▶ THE TASK:
An exact transcription of the data below is needed.

DATA EXTRACT: Begin

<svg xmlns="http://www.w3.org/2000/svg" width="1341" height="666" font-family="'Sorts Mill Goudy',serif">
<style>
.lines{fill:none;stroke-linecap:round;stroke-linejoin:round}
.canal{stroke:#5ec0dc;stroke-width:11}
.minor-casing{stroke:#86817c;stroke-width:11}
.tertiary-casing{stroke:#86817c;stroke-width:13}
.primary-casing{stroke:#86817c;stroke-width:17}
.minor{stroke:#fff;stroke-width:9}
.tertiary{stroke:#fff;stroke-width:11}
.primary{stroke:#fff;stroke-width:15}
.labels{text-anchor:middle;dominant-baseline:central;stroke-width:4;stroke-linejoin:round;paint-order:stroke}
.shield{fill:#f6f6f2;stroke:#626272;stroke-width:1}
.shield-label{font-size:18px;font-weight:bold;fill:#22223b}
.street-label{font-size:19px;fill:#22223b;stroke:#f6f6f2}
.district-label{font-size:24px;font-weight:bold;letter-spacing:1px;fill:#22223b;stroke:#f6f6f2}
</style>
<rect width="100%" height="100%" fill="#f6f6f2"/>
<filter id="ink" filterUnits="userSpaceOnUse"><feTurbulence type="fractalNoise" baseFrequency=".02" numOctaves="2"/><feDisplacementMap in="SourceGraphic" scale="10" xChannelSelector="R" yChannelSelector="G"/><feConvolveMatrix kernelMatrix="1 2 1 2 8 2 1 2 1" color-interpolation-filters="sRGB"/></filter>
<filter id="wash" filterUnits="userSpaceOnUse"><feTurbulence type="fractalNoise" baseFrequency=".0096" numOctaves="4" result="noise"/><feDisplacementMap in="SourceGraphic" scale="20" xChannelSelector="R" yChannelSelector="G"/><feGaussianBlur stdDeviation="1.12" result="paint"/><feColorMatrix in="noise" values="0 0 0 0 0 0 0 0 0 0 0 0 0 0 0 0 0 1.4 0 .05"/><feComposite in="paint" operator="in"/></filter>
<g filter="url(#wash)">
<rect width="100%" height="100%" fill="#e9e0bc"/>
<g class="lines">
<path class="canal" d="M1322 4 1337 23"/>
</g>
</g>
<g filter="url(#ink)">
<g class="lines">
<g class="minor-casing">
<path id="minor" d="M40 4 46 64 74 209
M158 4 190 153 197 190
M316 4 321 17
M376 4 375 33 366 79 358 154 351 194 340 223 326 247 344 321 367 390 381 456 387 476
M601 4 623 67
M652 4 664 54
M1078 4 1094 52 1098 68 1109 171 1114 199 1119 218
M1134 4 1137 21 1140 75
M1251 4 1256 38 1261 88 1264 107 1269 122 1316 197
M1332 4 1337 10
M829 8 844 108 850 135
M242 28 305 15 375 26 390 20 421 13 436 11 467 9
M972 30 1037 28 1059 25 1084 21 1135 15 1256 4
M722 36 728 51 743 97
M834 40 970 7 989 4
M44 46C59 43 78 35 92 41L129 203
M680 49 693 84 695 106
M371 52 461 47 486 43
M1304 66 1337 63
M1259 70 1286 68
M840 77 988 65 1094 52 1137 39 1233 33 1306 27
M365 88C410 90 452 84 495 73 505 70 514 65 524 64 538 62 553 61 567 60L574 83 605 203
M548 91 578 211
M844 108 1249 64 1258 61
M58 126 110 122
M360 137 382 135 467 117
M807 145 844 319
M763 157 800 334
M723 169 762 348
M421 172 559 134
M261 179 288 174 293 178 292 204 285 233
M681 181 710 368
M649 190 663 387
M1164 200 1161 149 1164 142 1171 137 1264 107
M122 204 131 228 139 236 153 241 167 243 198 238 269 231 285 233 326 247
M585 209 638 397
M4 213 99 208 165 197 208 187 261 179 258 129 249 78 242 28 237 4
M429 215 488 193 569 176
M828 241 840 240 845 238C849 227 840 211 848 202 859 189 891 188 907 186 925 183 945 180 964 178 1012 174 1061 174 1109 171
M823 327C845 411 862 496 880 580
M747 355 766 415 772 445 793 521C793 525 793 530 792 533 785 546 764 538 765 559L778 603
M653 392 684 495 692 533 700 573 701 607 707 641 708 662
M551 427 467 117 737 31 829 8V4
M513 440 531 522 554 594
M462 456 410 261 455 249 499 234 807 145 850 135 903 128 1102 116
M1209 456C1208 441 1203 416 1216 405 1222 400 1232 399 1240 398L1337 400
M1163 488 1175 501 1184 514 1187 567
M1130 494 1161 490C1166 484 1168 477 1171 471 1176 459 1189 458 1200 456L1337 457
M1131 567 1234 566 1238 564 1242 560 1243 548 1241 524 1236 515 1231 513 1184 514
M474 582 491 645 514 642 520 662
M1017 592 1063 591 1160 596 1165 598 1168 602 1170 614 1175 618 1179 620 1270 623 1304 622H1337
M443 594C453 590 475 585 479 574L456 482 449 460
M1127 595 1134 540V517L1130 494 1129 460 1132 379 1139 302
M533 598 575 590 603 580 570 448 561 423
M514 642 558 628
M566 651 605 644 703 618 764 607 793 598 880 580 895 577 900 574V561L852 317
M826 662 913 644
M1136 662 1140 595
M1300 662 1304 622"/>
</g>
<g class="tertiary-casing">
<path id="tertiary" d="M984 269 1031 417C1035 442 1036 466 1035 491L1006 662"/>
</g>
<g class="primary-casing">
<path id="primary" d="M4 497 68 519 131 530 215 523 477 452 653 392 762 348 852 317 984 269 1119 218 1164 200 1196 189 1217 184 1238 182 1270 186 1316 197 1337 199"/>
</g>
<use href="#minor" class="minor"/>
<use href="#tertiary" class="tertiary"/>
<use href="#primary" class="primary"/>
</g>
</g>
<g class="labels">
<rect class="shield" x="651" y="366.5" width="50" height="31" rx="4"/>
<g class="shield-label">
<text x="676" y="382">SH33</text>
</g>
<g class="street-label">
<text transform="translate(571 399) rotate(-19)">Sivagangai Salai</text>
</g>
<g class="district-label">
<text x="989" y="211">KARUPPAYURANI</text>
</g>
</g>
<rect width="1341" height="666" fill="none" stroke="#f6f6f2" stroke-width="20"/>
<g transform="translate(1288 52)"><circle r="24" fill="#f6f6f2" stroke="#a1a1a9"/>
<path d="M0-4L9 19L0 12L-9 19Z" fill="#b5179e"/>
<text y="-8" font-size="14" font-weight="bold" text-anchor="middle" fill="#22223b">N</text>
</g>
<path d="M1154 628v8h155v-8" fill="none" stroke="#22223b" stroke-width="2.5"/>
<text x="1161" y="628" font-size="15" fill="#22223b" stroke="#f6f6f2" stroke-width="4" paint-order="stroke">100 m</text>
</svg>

DATA EXTRACT: End

▶ REPLY:
<svg xmlns="http://www.w3.org/2000/svg" width="1341" height="666" font-family="'Sorts Mill Goudy',serif">
<style>
.lines{fill:none;stroke-linecap:round;stroke-linejoin:round}
.canal{stroke:#5ec0dc;stroke-width:11}
.minor-casing{stroke:#86817c;stroke-width:11}
.tertiary-casing{stroke:#86817c;stroke-width:13}
.primary-casing{stroke:#86817c;stroke-width:17}
.minor{stroke:#fff;stroke-width:9}
.tertiary{stroke:#fff;stroke-width:11}
.primary{stroke:#fff;stroke-width:15}
.labels{text-anchor:middle;dominant-baseline:central;stroke-width:4;stroke-linejoin:round;paint-order:stroke}
.shield{fill:#f6f6f2;stroke:#626272;stroke-width:1}
.shield-label{font-size:18px;font-weight:bold;fill:#22223b}
.street-label{font-size:19px;fill:#22223b;stroke:#f6f6f2}
.district-label{font-size:24px;font-weight:bold;letter-spacing:1px;fill:#22223b;stroke:#f6f6f2}
</style>
<rect width="100%" height="100%" fill="#f6f6f2"/>
<filter id="ink" filterUnits="userSpaceOnUse"><feTurbulence type="fractalNoise" baseFrequency=".02" numOctaves="2"/><feDisplacementMap in="SourceGraphic" scale="10" xChannelSelector="R" yChannelSelector="G"/><feConvolveMatrix kernelMatrix="1 2 1 2 8 2 1 2 1" color-interpolation-filters="sRGB"/></filter>
<filter id="wash" filterUnits="userSpaceOnUse"><feTurbulence type="fractalNoise" baseFrequency=".0096" numOctaves="4" result="noise"/><feDisplacementMap in="SourceGraphic" scale="20" xChannelSelector="R" yChannelSelector="G"/><feGaussianBlur stdDeviation="1.12" result="paint"/><feColorMatrix in="noise" values="0 0 0 0 0 0 0 0 0 0 0 0 0 0 0 0 0 1.4 0 .05"/><feComposite in="paint" operator="in"/></filter>
<g filter="url(#wash)">
<rect width="100%" height="100%" fill="#e9e0bc"/>
<g class="lines">
<path class="canal" d="M1322 4 1337 23"/>
</g>
</g>
<g filter="url(#ink)">
<g class="lines">
<g class="minor-casing">
<path id="minor" d="M40 4 46 64 74 209
M158 4 190 153 197 190
M316 4 321 17
M376 4 375 33 366 79 358 154 351 194 340 223 326 247 344 321 367 390 381 456 387 476
M601 4 623 67
M652 4 664 54
M1078 4 1094 52 1098 68 1109 171 1114 199 1119 218
M1134 4 1137 21 1140 75
M1251 4 1256 38 1261 88 1264 107 1269 122 1316 197
M1332 4 1337 10
M829 8 844 108 850 135
M242 28 305 15 375 26 390 20 421 13 436 11 467 9
M972 30 1037 28 1059 25 1084 21 1135 15 1256 4
M722 36 728 51 743 97
M834 40 970 7 989 4
M44 46C59 43 78 35 92 41L129 203
M680 49 693 84 695 106
M371 52 461 47 486 43
M1304 66 1337 63
M1259 70 1286 68
M840 77 988 65 1094 52 1137 39 1233 33 1306 27
M365 88C410 90 452 84 495 73 505 70 514 65 524 64 538 62 553 61 567 60L574 83 605 203
M548 91 578 211
M844 108 1249 64 1258 61
M58 126 110 122
M360 137 382 135 467 117
M807 145 844 319
M763 157 800 334
M723 169 762 348
M421 172 559 134
M261 179 288 174 293 178 292 204 285 233
M681 181 710 368
M649 190 663 387
M1164 200 1161 149 1164 142 1171 137 1264 107
M122 204 131 228 139 236 153 241 167 243 198 238 269 231 285 233 326 247
M585 209 638 397
M4 213 99 208 165 197 208 187 261 179 258 129 249 78 242 28 237 4
M429 215 488 193 569 176
M828 241 840 240 845 238C849 227 840 211 848 202 859 189 891 188 907 186 925 183 945 180 964 178 1012 174 1061 174 1109 171
M823 327C845 411 862 496 880 580
M747 355 766 415 772 445 793 521C793 525 793 530 792 533 785 546 764 538 765 559L778 603
M653 392 684 495 692 533 700 573 701 607 707 641 708 662
M551 427 467 117 737 31 829 8V4
M513 440 531 522 554 594
M462 456 410 261 455 249 499 234 807 145 850 135 903 128 1102 116
M1209 456C1208 441 1203 416 1216 405 1222 400 1232 399 1240 398L1337 400
M1163 488 1175 501 1184 514 1187 567
M1130 494 1161 490C1166 484 1168 477 1171 471 1176 459 1189 458 1200 456L1337 457
M1131 567 1234 566 1238 564 1242 560 1243 548 1241 524 1236 515 1231 513 1184 514
M474 582 491 645 514 642 520 662
M1017 592 1063 591 1160 596 1165 598 1168 602 1170 614 1175 618 1179 620 1270 623 1304 622H1337
M443 594C453 590 475 585 479 574L456 482 449 460
M1127 595 1134 540V517L1130 494 1129 460 1132 379 1139 302
M533 598 575 590 603 580 570 448 561 423
M514 642 558 628
M566 651 605 644 703 618 764 607 793 598 880 580 895 577 900 574V561L852 317
M826 662 913 644
M1136 662 1140 595
M1300 662 1304 622"/>
</g>
<g class="tertiary-casing">
<path id="tertiary" d="M984 269 1031 417C1035 442 1036 466 1035 491L1006 662"/>
</g>
<g class="primary-casing">
<path id="primary" d="M4 497 68 519 131 530 215 523 477 452 653 392 762 348 852 317 984 269 1119 218 1164 200 1196 189 1217 184 1238 182 1270 186 1316 197 1337 199"/>
</g>
<use href="#minor" class="minor"/>
<use href="#tertiary" class="tertiary"/>
<use href="#primary" class="primary"/>
</g>
</g>
<g class="labels">
<rect class="shield" x="651" y="366.5" width="50" height="31" rx="4"/>
<g class="shield-label">
<text x="676" y="382">SH33</text>
</g>
<g class="street-label">
<text transform="translate(571 399) rotate(-19)">Sivagangai Salai</text>
</g>
<g class="district-label">
<text x="989" y="211">KARUPPAYURANI</text>
</g>
</g>
<rect width="1341" height="666" fill="none" stroke="#f6f6f2" stroke-width="20"/>
<g transform="translate(1288 52)"><circle r="24" fill="#f6f6f2" stroke="#a1a1a9"/>
<path d="M0-4L9 19L0 12L-9 19Z" fill="#b5179e"/>
<text y="-8" font-size="14" font-weight="bold" text-anchor="middle" fill="#22223b">N</text>
</g>
<path d="M1154 628v8h155v-8" fill="none" stroke="#22223b" stroke-width="2.5"/>
<text x="1161" y="628" font-size="15" fill="#22223b" stroke="#f6f6f2" stroke-width="4" paint-order="stroke">100 m</text>
</svg>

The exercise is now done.